President Trump, who claims to be for working men and women, has been hard at work with regulatory rollbacks that are very big-pro-business and very much anti-people. Hopefully, the things his Administration is doing will be exposed. But so far the rollback of safety regulations has been under the radar.
Current federal regulation says a person is “physically qualified to drive a commercial motor vehicle if that person has no established medical history or clinical diagnosis of a respiratory dysfunction likely to interfere with his or her ability to control and drive a commercial motor vehicle safely.” FMCSA regulations were amended in late 2015 to provide for a new medical examination report form in annual physicals to more deeply probe drivers’ medical histories. The new form specifically includes questions on sleep apnea and sleep disorders; however, critics note that doctors are already supposed to screen drivers for any respiratory dysfunctions and make recommendations to see specialists if needed.
Federal safety officials, including the National Transportation Safety Board, have expressed disappointment in the administration’s decision to pull the early rulemaking for obstructive sleep apnea testing. The NTSB explained that obstructive sleep apnea has been a probable cause of 10 highway and rail accidents investigated by the NTSB in the past 17 years, and that obstructive sleep apnea is an issue being examined in several ongoing NTSB rail and highway investigations.

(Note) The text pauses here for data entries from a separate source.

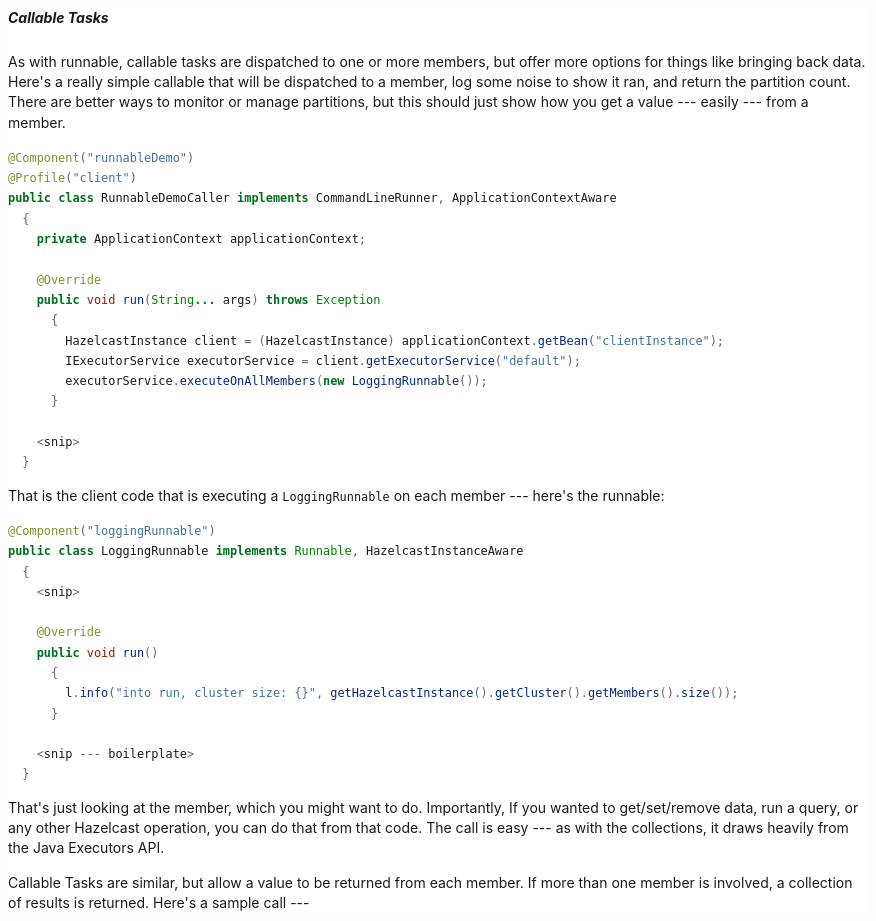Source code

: 
##### Callable Tasks
As with runnable, callable tasks are dispatched to one or more members, but offer more options for things like bringing back data.
Here's a really simple callable that will be dispatched to a member, log some noise to show it ran, and return the partition count. There are better ways to monitor or manage partitions, but this should just show how you get a value --- easily --- from a member.

```java
@Component("runnableDemo")
@Profile("client")
public class RunnableDemoCaller implements CommandLineRunner, ApplicationContextAware
  {
    private ApplicationContext applicationContext;

    @Override
    public void run(String... args) throws Exception
      {
        HazelcastInstance client = (HazelcastInstance) applicationContext.getBean("clientInstance");
        IExecutorService executorService = client.getExecutorService("default");
        executorService.executeOnAllMembers(new LoggingRunnable());
      }

    <snip>
  }

```

That is the client code that is executing a `LoggingRunnable` on each member --- here's the runnable:

```java
@Component("loggingRunnable")
public class LoggingRunnable implements Runnable, HazelcastInstanceAware
  {
    <snip>

    @Override
    public void run()
      {
        l.info("into run, cluster size: {}", getHazelcastInstance().getCluster().getMembers().size());
      }

    <snip --- boilerplate>
  }
```


That's just looking at the member, which you might want to do. Importantly, If you wanted to get/set/remove data, run a query, or any other Hazelcast operation, you can do that from that code.
The call is easy --- as with the collections, it draws heavily from the Java Executors API.

Callable Tasks are similar, but allow a value to be returned from each member. If more than one member is involved, a collection of results is returned. Here's a sample call ---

For example, federal investigators determined that an engineer for New York’s Metro-North commuter rail line dozed off while operating a train that careened off the tracks in December 2013, while traveling 82 miles per hour around a curve with a speed limit of 30 miles per hour. Four people were killed and more than 60 others were injured in that accident, which the NTSB said was likely caused by factors that included Metro-North Railroad’s failure to properly investigate accidents in order to prevent future incidents, as well as its organizational structure and lack of efficient safety identification protocols.
The NTSB said the engineer had fallen asleep due to undiagnosed severe obstructive sleep apnea exacerbated by a recent circadian rhythm shift required by his work schedule.Christopher O’Neil, an NTSB spokesman, said in a statement last week, ““Medical fitness and fatigue, two of the NTSB’s 10 Most Wanted List of Transportation Safety Improvements for 2017-2018, are tied to obstructive sleep apnea. The need for this rulemaking is well documented in the safety recommendations issued to both the FMCSA and FRA regarding obstructive sleep apnea.”
The American people deserve to be protected from truck drivers who suffer from fatigue or medical unfitness. Instead of tearing down safety regulations, we should be making them stronger.